Have technical interviews have become unreasonable - safij
http://www.quora.com/Why-have-the-technical-interviews-in-companies-like-Facebook-Uber-Dropbox-Google-and-Twitter-become-so-unreasonable?share=1

======
vparikh
It think that most companies have completely gone of the deep end in their
interviews. I have been a full-time developer for 25+ years now. My first job
was writing DOS application on a 286 in assembler. Later I moved on to c/c++,
Delphi, Ruby, Rails, NodeJS, etc. I can't pass half the interviews I go to. If
I can provide a proven track record of 25+ years of solid development (and
sadly most of the people interviewing me have much less experience) work, I
should be a viable candidate? But apparently I don't interview well. Here are
my frustrations:

1\. I get asked if I know the latest library/gem/package/etc. This is just pot
luck, either I have used it, or I have come across it in reading, or I just
haven't. Doesn't mean I can't learn it....

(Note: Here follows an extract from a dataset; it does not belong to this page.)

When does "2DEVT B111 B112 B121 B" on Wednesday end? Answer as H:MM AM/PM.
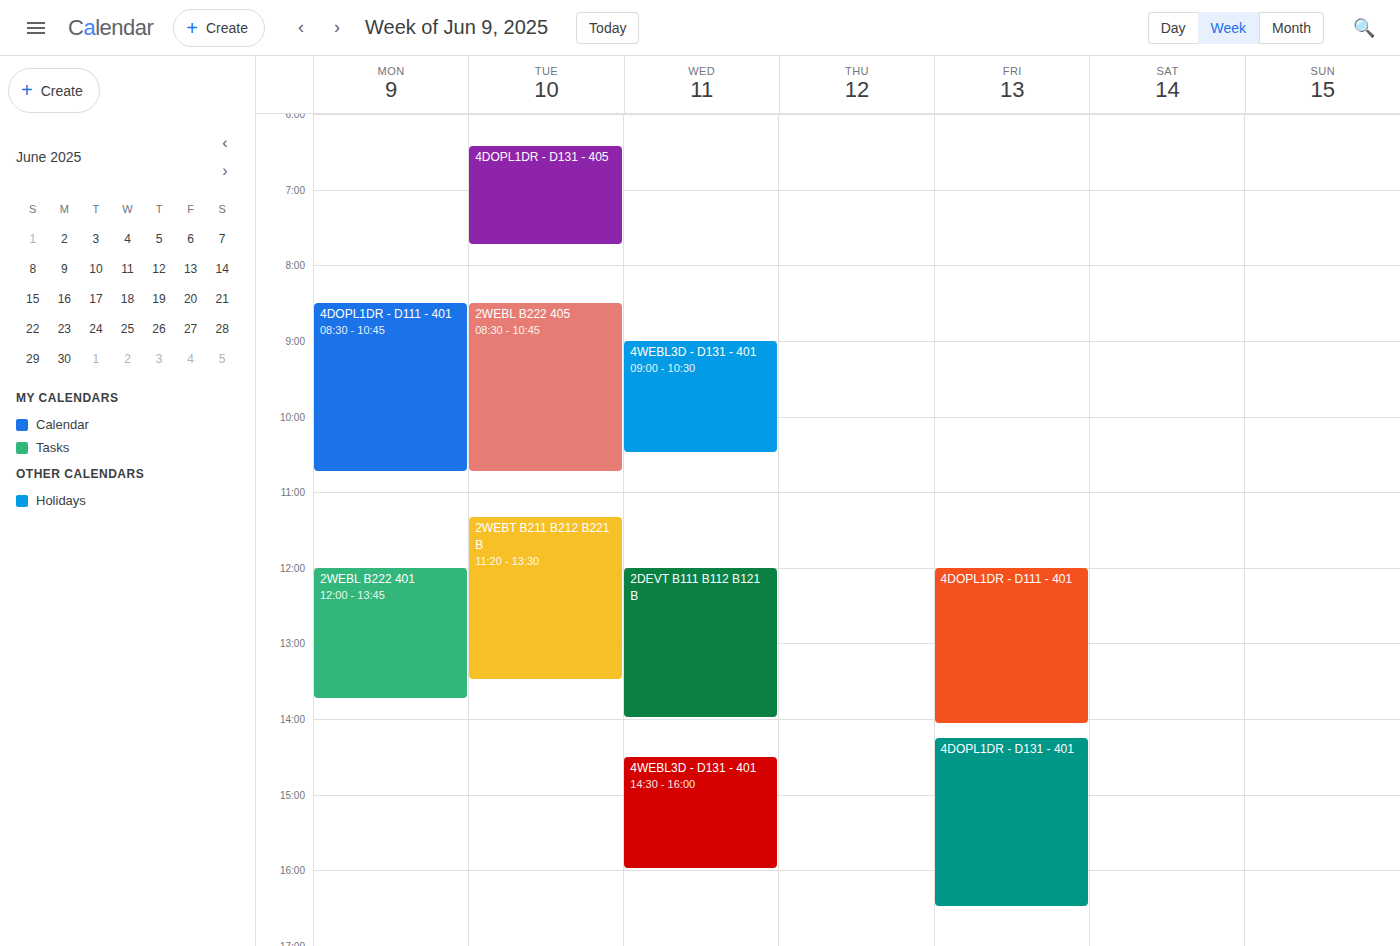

2\. Write on the black board some algorithm from my college days - really??
95% of the code a developer writes uses libraries to do this. Honestly, how
many people here have and to implement by hand a search algorithm, sorting
algorithm, or know the O notation for some algorithm???

3\. They are WAY to specific. What? you only have 1 year of experience in
Rails? Or oh, even though you know assembler, C/C++, Java - we only work in
scala here and you don't have any experience in Scala ???

See the problem is, most place don't realize that you cannot know everything
and be unto speed on everything. Much less remember all of the stuff from
college textbooks.

Everytime I have had to apply for a new job, I have to spend three to four
weeks re-reading my old college notes and going on the web and learning the
latest buzz word languages/tool/utilities. I don't think there is any other
profession that subjects applicants to this kind of crap.